Top of DATASET EXCERPTS

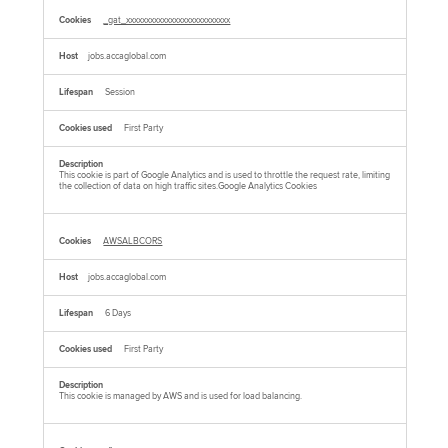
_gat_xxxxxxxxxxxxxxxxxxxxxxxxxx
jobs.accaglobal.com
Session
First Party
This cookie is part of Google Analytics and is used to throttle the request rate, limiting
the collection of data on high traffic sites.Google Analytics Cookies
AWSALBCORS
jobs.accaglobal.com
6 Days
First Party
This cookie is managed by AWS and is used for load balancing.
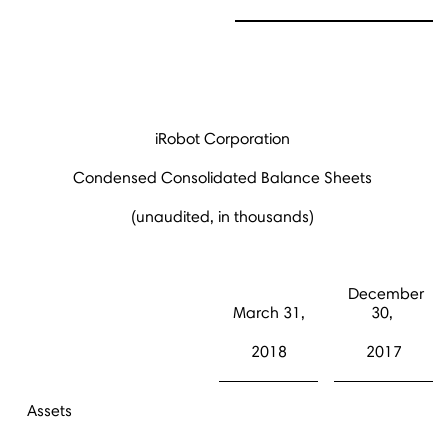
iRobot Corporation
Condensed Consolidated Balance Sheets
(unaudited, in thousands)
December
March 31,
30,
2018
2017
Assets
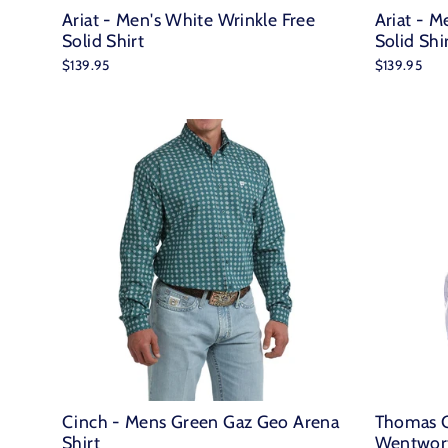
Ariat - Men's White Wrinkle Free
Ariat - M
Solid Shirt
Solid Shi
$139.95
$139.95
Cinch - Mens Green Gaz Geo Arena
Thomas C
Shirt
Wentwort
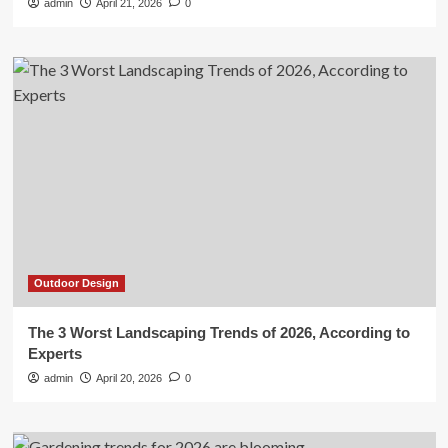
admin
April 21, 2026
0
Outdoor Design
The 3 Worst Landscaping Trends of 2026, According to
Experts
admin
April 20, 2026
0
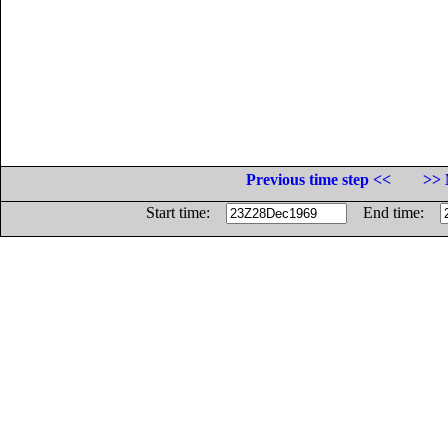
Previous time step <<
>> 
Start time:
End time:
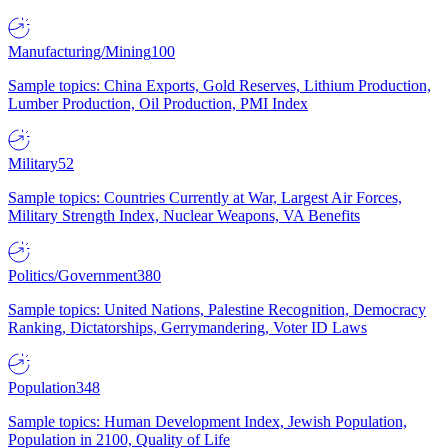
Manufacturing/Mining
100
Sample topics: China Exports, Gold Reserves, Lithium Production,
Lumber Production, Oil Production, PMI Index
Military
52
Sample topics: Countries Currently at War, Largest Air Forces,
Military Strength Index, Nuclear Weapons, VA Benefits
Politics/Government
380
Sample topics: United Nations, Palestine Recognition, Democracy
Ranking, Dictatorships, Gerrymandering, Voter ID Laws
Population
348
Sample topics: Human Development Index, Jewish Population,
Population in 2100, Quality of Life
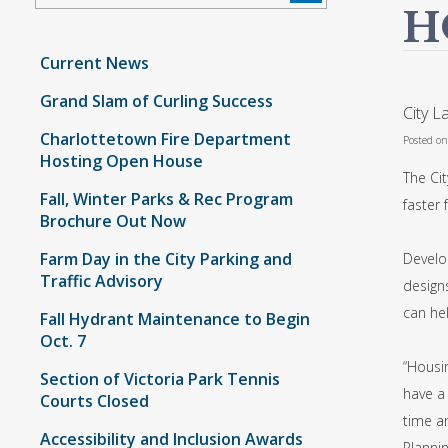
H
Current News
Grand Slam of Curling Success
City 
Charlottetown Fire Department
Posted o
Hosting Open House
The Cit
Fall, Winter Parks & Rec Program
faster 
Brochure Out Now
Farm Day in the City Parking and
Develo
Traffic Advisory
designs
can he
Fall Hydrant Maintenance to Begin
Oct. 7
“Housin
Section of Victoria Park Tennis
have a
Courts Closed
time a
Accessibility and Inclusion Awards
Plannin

Bottom of DATASET EXCERPTS

WHAT IS EXPECTED:
What you return must be the entries above, exactly as they appear, without any pictures.

EXERCISE OUTPUT:
_gat_xxxxxxxxxxxxxxxxxxxxxxxxxx
jobs.accaglobal.com
Session
First Party
This cookie is part of Google Analytics and is used to throttle the request rate, limiting
the collection of data on high traffic sites.Google Analytics Cookies
AWSALBCORS
jobs.accaglobal.com
6 Days
First Party
This cookie is managed by AWS and is used for load balancing.
iRobot Corporation
Condensed Consolidated Balance Sheets
(unaudited, in thousands)
December
March 31,
30,
2018
2017
Assets
Ariat - Men's White Wrinkle Free
Ariat - M
Solid Shirt
Solid Shi
$139.95
$139.95
Cinch - Mens Green Gaz Geo Arena
Thomas C
Shirt
Wentwort
admin
April 21, 2026
0
Outdoor Design
The 3 Worst Landscaping Trends of 2026, According to
Experts
admin
April 20, 2026
0
Previous time step <<
>> 
Start time:
End time:
Manufacturing/Mining
100
Sample topics: China Exports, Gold Reserves, Lithium Production,
Lumber Production, Oil Production, PMI Index
Military
52
Sample topics: Countries Currently at War, Largest Air Forces,
Military Strength Index, Nuclear Weapons, VA Benefits
Politics/Government
380
Sample topics: United Nations, Palestine Recognition, Democracy
Ranking, Dictatorships, Gerrymandering, Voter ID Laws
Population
348
Sample topics: Human Development Index, Jewish Population,
Population in 2100, Quality of Life
H
Current News
Grand Slam of Curling Success
City 
Charlottetown Fire Department
Posted o
Hosting Open House
The Cit
Fall, Winter Parks & Rec Program
faster 
Brochure Out Now
Farm Day in the City Parking and
Develo
Traffic Advisory
designs
can he
Fall Hydrant Maintenance to Begin
Oct. 7
“Housin
Section of Victoria Park Tennis
have a
Courts Closed
time a
Accessibility and Inclusion Awards
Plannin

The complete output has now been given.